Qu’est-ce que le bid stacking ?

      Comme nous l’avons expliqué dans des articles précédents de nombreuses sociétés de l’adtech ont beaucoup insisté ces dernières semaines sur la transparence et la volonté de changer les pratiques en cours sur le marché de l’adtech (cf article sur Mediamath et la coalition de plusieurs SSPs pour la transparence). Les publishers et notamment les plus gros commencent également à réagir « Le fait qu’il soit nécessaire d’en arriver là et de communiquer sur de telles mesures donne une vision négative de l’état du marché progammatique »

       

      Le dernier point qui soulève des questions : les éditeurs commencent à vouloir examiner de plus près l’utilisation de techniques de manipulation d’enchères comme celle évoqué dans des articles précédents ou d’autres comme notamment le bid stacking (empilement d’enchères en français).

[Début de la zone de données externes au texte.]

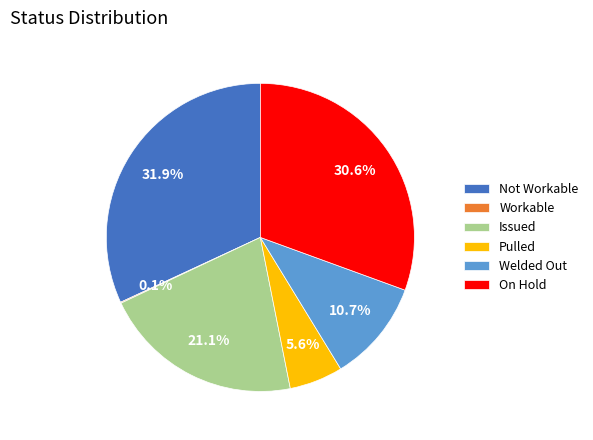

Approximately how many times larger is the value at Issued compared to On Hold?

0.7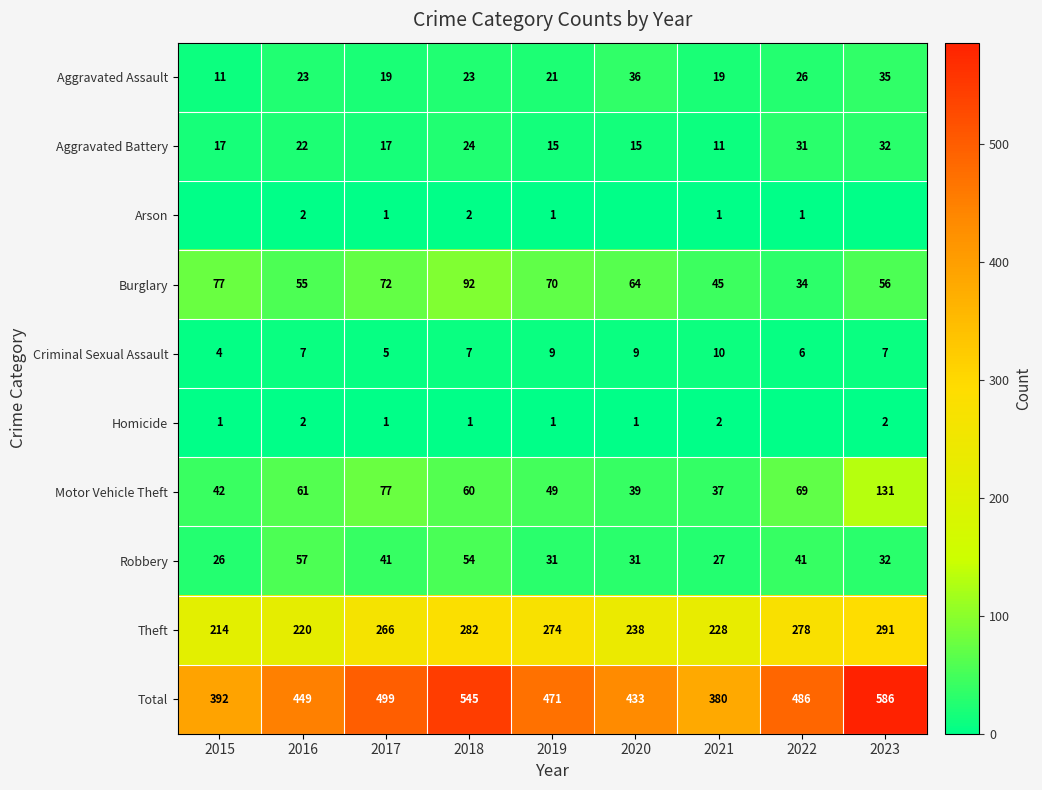

Which has a higher value, 2019 or 2023?

2023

      Mais le bid stacking qu’est-ce que c’est exactement et pourquoi les publishers s’y intéressent à leurs niveaux ?

       

      Bid stacking qu’est-ce que c’est ?

       

      Le bid stacking également appelé enchères multiples est une technique utilisée par les ad-exchange pour augmenter ses chances de remporter une impression en plaçant plusieurs bids sur un même inventaire. Cela augmente ses chances de gagner l’impression et améliore donc mécaniquement son win rate. Plus le celui-ci est bon plus l’exchange gagne de l’argent, il facture en effet un % sur chaque impression remportée à ses clients éditeurs.

       

      Quels sont les problèmes engendrés par cette technique ?

       

      Les SSPs qui utilisent cette technique de fraude gonflent artificiellement la demande afin de tirer les prix vers le haut. En effet les DSPs pourraient lancer des enchères à plusieurs reprises sur des mêmes inventaires sans s’en rendre compte. Cela veut dire que la demande peut être doublée voir triplée mais que l’offre côté DSPs (campagnes et budgets dépensés) reste la même. En d’autres mots c’est un principe de manipulation d’enchères qui permet au SSPs d’augmenter ses chances de gagner plus d’impressions et donc finalement plus d’argent de manière frauduleuse.

       

      Est-ce une pratique commune ?

       

      Comme beaucoup de choses dans l’adtech ce n’est pas tout à fait clair. Le sujet bien que redondant ces derniers mois reste un tabou et il n’y a pas assez de recul sur ces sujets. L’opacité est un élément qui a toujours été présent au niveau des échanges programmatiques, les relations existantes jusqu’à maintenant entre les acheteurs et les vendeurs ne permettaient pas de travailler ensemble sur le sujet et de mettre en commun leurs analyses et leurs statistiques de log de manière transparente. Un éditeur qui préfère rester anonyme déclaré il y a peu : « L’opacité a toujours été un problème au niveau des SSPs, mais les acheteurs et les éditeurs sont montés en compétence au fil des années et commencent désormais à poser de plus en plus de questions à ces derniers car le but est de tendre à un marché qui soit équitable pour tous. »

       

      Est-ce que cela est un problème pour la partie « buy-side » ?

       

      Potentiellement oui, si cette pratique a gonflé artificiellement le coût réel de l’inventaire. En effet s’il y a eu de multiples enchères sur un même emplacement il est en principe plus difficile d’acheter et de remporter l’enchère. L’acheteur devrait donc augmenter ses bids pour être sûr de remporter l’enchère.

       

      Comment les publishers peuvent garder un œil sur ces procédés ?

       

      Le meilleur moyen pour garder un œil sur ce qui se passe en coulisse est d’avoir accès aux data de logs provenant des flux de bids. Les éditeurs devraient demander à leurs SSPs d’avoir accès à ces datas. Jusqu’à maintenant les fournisseurs disposés à partager ces données ne sont pas légions. Les éditeurs commencent à avoir peur que leurs partenaires agences pensent que ce sont eux qui tirent les ficelles et font de la rétention d’information à ce sujet, cela créé des problèmes de confiance. Avec l’arrivé du header-bidding et de technos tierces ces sujets sont de plus en plus d’actualité, il existe désormais des outils de mesure qui permettent de suivre les logs impressions par impressions comme l’outil Live +.

       

      Le bid stacking est un autre exemple de manipulation d’enchères qui gonfle les revenus des SSPs de façon injuste par rapport à ces concurrents et surtaxent les publishers.